Why do say that's a liberal tendency? Wouldn't you agree that the left and the right can be equally stupid when it comes to this sort of thing?
beaustylo From: beaustylo Date: January 19th, 2005 12:04 pm (UTC) (Link)
What I thought was really interesting about that program was that it basically said that Louis's financial support for the American Revolution was what really provoked the French Revolution and lost him his head. So maybe we should love the French, or at least Louis XVI for that. There were many other reasons as well but spending the national treasury on Americans instead of the poor starving French was very key to what followed.
hughroe From: hughroe Date: January 19th, 2005 10:17 pm (UTC) (Link)
Ah, but you must remember, France did not aid the fledgling United States out of the goodness of it's heart, but rather as a way to strike at it's traditional enemy England, which had basically shattered many French dreams of Empire in the Seven Year's War, taking Canada, most of the Caribbean and the Indian possesions away from France.
thewhiteowl From: thewhiteowl Date: January 19th, 2005 07:40 pm (UTC) (Link)

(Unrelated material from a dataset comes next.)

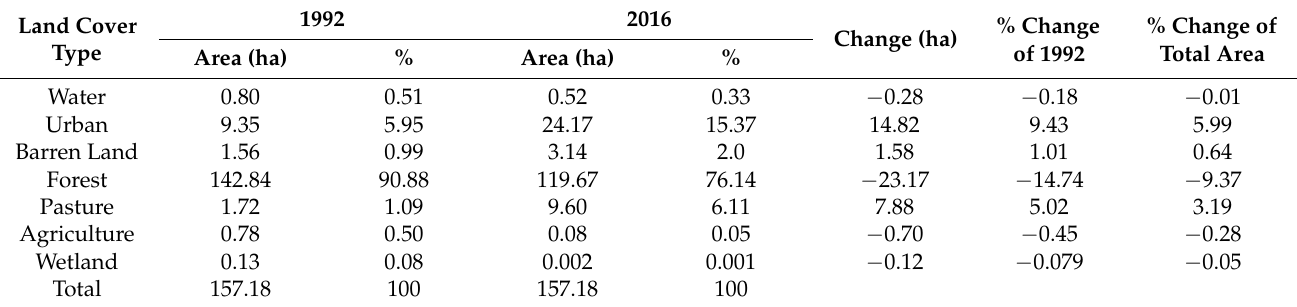
Figure 8. Total annual sediment yield distribution among 21 sub-basins in the Yellow Creek Watershed. Table 5. LULC change from 1992 to 2016 in Yellow Creek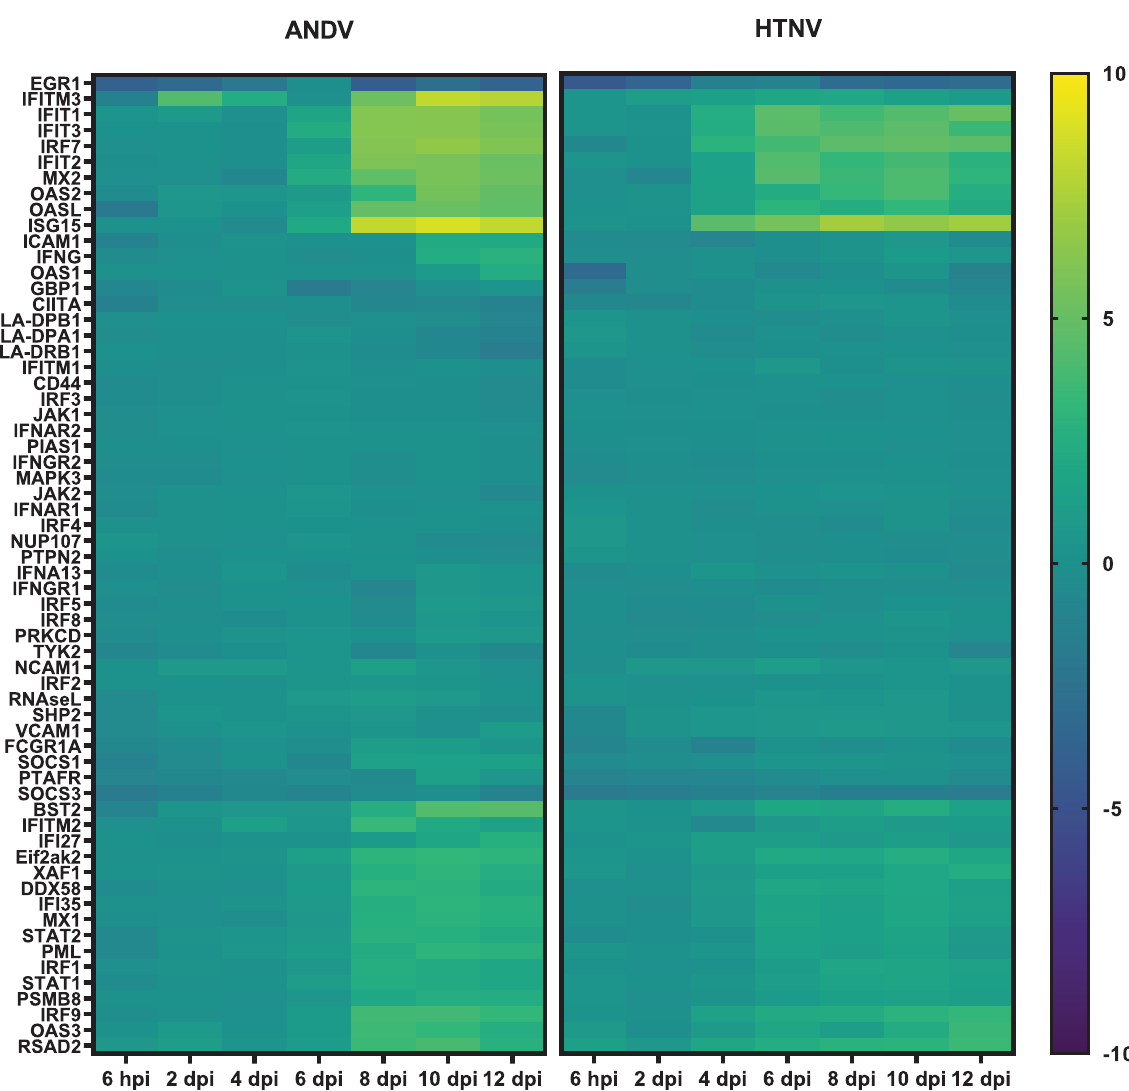
Fig 5. Interferon Signaling in Hantavirus Infected Hamsters. Genes associated with interferon signaling are displayed as a heat map with hierarchical clustering and intensity of the colors corresponding to the magnitude of fold change over the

malabud's comment above started me to think. Louis (whatever nuber he was)'s execution was the immediate catalyst for most of the countries in the Revolutionary Wars to actually declare war on France. Considering the English Civil War and the execution of Charles I, I wonder would anyone have thought the English didn't have a lot to say in the matter of killing kings. :)
Of course the execution of the French king wasn't the only reason Britian declared war, but it did seem to be the catalyst.
hughroe From: hughroe Date: January 19th, 2005 10:25 pm (UTC) (Link)
Just one little aside, I am very Glad that John was the Adams whose vision prevaled.
fernwithy From: fernwithy Date: January 19th, 2005 10:36 pm (UTC) (Link)
Oh, Lord yes. Every fourth (except this last one, because I wasn't feeling well), I go down to Quincy and say "Thank you, John Adams." And I put a stone on Sam's grave to say, "Thanks for the beer."